Leonard’s own reaction was empathetic but defiant. If anyone can prove that God punished Tracey or her family, or even “if this was God’s active will, I am leaving the priesthood, the Jesuits, and the church. I don’t know that God, I don’t want to serve that God, and I don’t want to be that God’s representative in the world.”

Leonard writes that despite the absence of definitive answers to the question of God’s apparent indifference, there are lots of opinions about it, including those of people of faith. Among the most dissatisfying, perhaps, is “God only sends the biggest crosses to those who can bear them.” Writes Leonard: “if this line is true, then we should all be on our knees morning, noon and night with only one prayer: “I am a wimp. I am a wimp, O God. Do not consider me strong.”
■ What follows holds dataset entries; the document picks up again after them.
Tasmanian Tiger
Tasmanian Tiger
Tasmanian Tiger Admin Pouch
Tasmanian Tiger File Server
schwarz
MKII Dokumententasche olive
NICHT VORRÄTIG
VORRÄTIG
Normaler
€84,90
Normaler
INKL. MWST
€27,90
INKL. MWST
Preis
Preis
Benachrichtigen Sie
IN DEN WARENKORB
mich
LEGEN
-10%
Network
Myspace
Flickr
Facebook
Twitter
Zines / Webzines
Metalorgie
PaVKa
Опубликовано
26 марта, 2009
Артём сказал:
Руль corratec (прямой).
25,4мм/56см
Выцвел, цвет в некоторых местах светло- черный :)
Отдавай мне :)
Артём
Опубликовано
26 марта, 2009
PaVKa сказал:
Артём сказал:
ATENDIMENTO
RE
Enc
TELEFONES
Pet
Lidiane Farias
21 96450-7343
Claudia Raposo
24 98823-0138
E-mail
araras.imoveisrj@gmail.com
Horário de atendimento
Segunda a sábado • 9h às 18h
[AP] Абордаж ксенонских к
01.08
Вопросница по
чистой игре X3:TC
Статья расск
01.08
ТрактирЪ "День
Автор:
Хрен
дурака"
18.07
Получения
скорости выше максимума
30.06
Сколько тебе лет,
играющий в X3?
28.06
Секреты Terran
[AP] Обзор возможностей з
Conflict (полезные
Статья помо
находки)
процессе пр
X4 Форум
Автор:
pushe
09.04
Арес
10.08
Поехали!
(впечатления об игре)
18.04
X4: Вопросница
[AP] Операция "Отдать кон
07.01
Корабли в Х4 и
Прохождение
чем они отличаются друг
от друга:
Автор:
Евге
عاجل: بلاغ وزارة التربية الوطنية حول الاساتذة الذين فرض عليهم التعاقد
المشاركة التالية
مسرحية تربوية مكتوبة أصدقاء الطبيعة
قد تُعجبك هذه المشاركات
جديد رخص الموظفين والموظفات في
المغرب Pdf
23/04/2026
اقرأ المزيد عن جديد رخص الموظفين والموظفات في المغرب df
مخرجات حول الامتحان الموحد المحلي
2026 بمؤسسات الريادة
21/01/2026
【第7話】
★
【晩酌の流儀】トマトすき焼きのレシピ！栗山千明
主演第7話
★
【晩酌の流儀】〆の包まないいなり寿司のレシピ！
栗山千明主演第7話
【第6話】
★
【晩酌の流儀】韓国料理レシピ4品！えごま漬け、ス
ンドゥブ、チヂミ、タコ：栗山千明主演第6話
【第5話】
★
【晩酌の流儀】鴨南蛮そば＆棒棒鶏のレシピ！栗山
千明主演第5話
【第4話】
Places God Outside Our Lives

Other opinions include, “It’s all a mystery;” “My ways are not your ways;” and “Only in heaven will we find out God’s plan.” There may be truth in these sayings, writes Leonard, but the problem is that they place God “outside our human drama, as an all-knowing and yet uncaring observer to the action of our lives.”

Those searching for God in the Christian tradition have a particular reason for hope in the face of tragedy and the lack of satisfying answers to why God appears to allow evil in the world.

“The life, death, and resurrection of Jesus,” Leonard writes, “show us that God has grafted himself onto human history in the most intimate of ways. We do not believe and love an aloof being who revels in mystery and goes AWOL when the action turns tough in our lives. The incarnation surely shows us that God is committed to being a participant in the human adventure in all its complexity and pain.”